=== EXCERPTED TEXT ===
----

Owner’s Rights, Copyrights, and Licensing

October 29th, 2012 Comments off

I’ve been on my high horse about licensing for some time, and, from recent events, I think more and more that such a concern is justified. There are cases going before the courts now about reselling textbooks from overseas.

Students at U.S. colleges hurt from outrageous prices and resale-avoidance schemes related to textbooks; any college student knows the frustration of hundred-dollar books, rip-off college bookstores, dodgy buy-back setups, and textbook “editions” obviously designed not to improve the book but to make used book sales impractical.

Now the publishers are fighting back against students who found a loophole: publishers sell identical textbooks cheaper in other countries, so why not import? Well, because publishers don’t like loopholes, so they used licensing to shut it tight.

The problem: licensing is basically a way of saying, “you don’t own what you just bought.” Intended to protect intellectual property, it is now being used to protect physical property in a way that could have serious implications on ownership.

Seven years ago, I expressed it like this:

Think about it. Plug in any other kind of product into that equation. What if a store that sold you oranges tried to sue a company that made juicers on the grounds that they had rights and controlled what you did with an orange after you bought it? That the orange seller deserved a cut of any sales having to do with changing the form or consumption of the oranges after the sale? That you would have to pay extra if you wanted to do anything with the orange except peel it and eat it straight? That turning it into juice would require an extra fee to the orange grower, or that using the rind in baking confectionaries would be prohibited?

Ridiculous, right? But maybe not so much.

----

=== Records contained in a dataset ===
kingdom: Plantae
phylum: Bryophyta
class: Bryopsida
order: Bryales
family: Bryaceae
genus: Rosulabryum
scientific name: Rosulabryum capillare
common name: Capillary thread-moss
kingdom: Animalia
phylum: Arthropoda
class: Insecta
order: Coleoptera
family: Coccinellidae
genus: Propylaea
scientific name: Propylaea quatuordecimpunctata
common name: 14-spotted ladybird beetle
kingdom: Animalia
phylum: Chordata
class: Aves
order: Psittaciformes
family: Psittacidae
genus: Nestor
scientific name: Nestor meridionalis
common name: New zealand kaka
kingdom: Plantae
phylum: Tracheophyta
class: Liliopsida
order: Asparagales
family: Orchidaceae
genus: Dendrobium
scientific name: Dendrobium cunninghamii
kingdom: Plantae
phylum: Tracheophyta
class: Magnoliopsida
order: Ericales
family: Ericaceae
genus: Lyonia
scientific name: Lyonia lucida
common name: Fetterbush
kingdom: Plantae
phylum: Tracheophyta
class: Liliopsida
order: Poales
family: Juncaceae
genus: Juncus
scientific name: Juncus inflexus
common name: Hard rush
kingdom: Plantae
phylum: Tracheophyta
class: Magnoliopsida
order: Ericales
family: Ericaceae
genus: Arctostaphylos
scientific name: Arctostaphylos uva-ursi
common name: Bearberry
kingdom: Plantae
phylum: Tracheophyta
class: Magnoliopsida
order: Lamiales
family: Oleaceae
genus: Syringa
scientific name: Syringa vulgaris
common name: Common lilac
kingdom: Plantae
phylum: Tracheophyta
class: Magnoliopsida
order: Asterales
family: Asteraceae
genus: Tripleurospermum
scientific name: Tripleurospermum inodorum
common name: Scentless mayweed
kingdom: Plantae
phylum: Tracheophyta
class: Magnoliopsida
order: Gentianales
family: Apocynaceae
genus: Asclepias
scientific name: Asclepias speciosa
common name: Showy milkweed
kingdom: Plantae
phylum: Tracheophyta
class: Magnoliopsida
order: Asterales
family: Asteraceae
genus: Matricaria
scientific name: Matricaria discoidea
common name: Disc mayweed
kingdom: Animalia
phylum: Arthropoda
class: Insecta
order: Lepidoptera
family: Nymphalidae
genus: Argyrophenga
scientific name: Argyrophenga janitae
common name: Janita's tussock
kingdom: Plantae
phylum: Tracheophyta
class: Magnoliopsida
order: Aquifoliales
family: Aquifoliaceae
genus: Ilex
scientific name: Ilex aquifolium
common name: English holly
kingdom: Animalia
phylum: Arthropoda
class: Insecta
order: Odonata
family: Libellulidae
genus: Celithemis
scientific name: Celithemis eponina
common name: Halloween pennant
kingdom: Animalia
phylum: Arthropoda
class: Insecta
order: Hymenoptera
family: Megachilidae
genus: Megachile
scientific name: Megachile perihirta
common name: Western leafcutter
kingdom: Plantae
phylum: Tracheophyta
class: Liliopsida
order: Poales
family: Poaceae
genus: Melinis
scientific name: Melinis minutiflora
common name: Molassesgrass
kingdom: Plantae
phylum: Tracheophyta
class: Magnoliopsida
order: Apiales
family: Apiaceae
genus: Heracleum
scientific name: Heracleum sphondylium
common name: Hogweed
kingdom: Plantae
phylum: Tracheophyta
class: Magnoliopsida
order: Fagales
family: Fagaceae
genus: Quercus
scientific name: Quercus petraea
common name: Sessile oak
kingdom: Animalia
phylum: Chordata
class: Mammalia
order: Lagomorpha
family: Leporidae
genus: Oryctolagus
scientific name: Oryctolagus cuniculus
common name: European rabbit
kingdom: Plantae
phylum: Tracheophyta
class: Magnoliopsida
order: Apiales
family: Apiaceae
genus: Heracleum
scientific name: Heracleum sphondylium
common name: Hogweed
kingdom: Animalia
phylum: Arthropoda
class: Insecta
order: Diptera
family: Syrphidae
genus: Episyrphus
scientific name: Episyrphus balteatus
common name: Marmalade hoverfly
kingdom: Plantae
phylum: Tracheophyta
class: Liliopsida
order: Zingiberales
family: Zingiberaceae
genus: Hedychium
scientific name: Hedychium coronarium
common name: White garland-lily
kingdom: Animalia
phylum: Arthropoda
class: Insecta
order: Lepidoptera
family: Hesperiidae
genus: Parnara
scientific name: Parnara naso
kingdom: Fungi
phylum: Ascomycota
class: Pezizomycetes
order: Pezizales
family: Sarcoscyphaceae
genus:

----

=== SET TASKS ===
1. In the licensing post, how long ago did the writer first express the comparison involving oranges?
2. Print the licensing post from the words "The problem: licensing" through the words "implications on ownership.".

=== RESULTS IN ORDER ===
1. Seven years ago.

2.
The problem: licensing is basically a way of saying, “you don’t own what you just bought.” Intended to protect intellectual property, it is now being used to protect physical property in a way that could have serious implications on ownership.